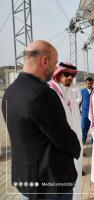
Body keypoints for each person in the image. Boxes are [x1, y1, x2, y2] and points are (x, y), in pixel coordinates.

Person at [1, 40, 81, 200]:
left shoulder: (10, 92)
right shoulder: (42, 93)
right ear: (45, 61)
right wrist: (77, 148)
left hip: (27, 181)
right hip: (50, 183)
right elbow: (63, 137)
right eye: (55, 63)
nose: (55, 68)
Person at [49, 62, 83, 200]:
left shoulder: (70, 92)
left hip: (76, 141)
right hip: (63, 146)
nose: (70, 77)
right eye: (66, 74)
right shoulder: (52, 92)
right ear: (58, 74)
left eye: (72, 75)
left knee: (77, 174)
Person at [81, 77, 94, 144]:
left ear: (92, 83)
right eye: (88, 83)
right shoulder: (82, 91)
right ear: (86, 83)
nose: (89, 85)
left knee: (93, 128)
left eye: (90, 83)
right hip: (85, 114)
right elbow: (80, 101)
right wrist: (78, 110)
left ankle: (93, 142)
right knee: (83, 128)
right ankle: (83, 141)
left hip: (93, 114)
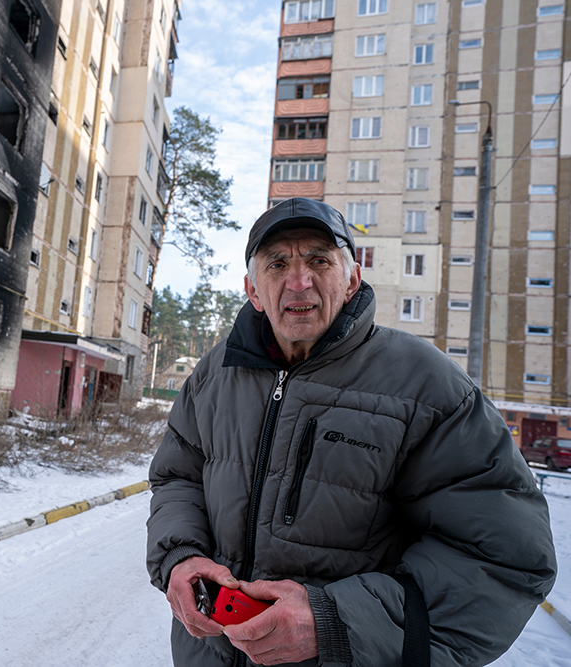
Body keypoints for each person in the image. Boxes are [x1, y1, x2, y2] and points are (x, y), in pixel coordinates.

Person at [146, 198, 557, 667]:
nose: (299, 281)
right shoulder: (214, 375)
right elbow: (178, 479)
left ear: (352, 279)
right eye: (277, 263)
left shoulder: (430, 388)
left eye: (319, 260)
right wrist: (180, 557)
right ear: (253, 291)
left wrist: (334, 623)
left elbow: (505, 563)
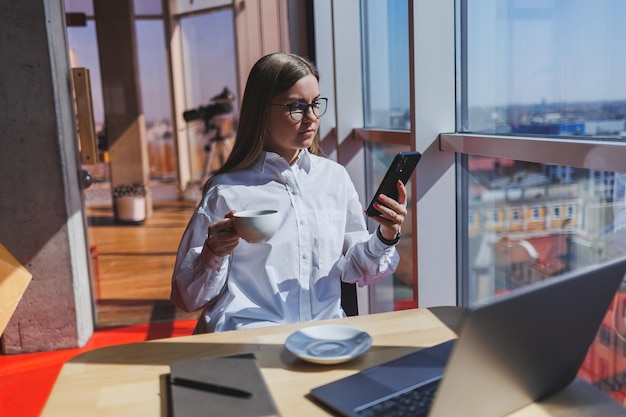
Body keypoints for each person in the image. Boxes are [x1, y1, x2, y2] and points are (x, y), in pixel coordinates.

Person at [170, 52, 407, 333]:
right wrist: (213, 253)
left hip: (323, 338)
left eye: (316, 104)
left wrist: (386, 236)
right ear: (262, 112)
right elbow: (188, 298)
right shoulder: (226, 190)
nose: (311, 118)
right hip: (250, 339)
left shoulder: (334, 178)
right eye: (296, 107)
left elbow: (355, 266)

● ● ● ● ● ● ●

## [Required work]
Reproduce exactly the line containing "left eye: (316, 104)" and every line after it through the end of the records above, and nothing else.

## [Written response]
left eye: (316, 104)
left wrist: (386, 236)
right ear: (262, 112)
right elbow: (188, 298)
right shoulder: (226, 190)
nose: (311, 118)
right hip: (250, 339)
left shoulder: (334, 178)
right eye: (296, 107)
left elbow: (355, 266)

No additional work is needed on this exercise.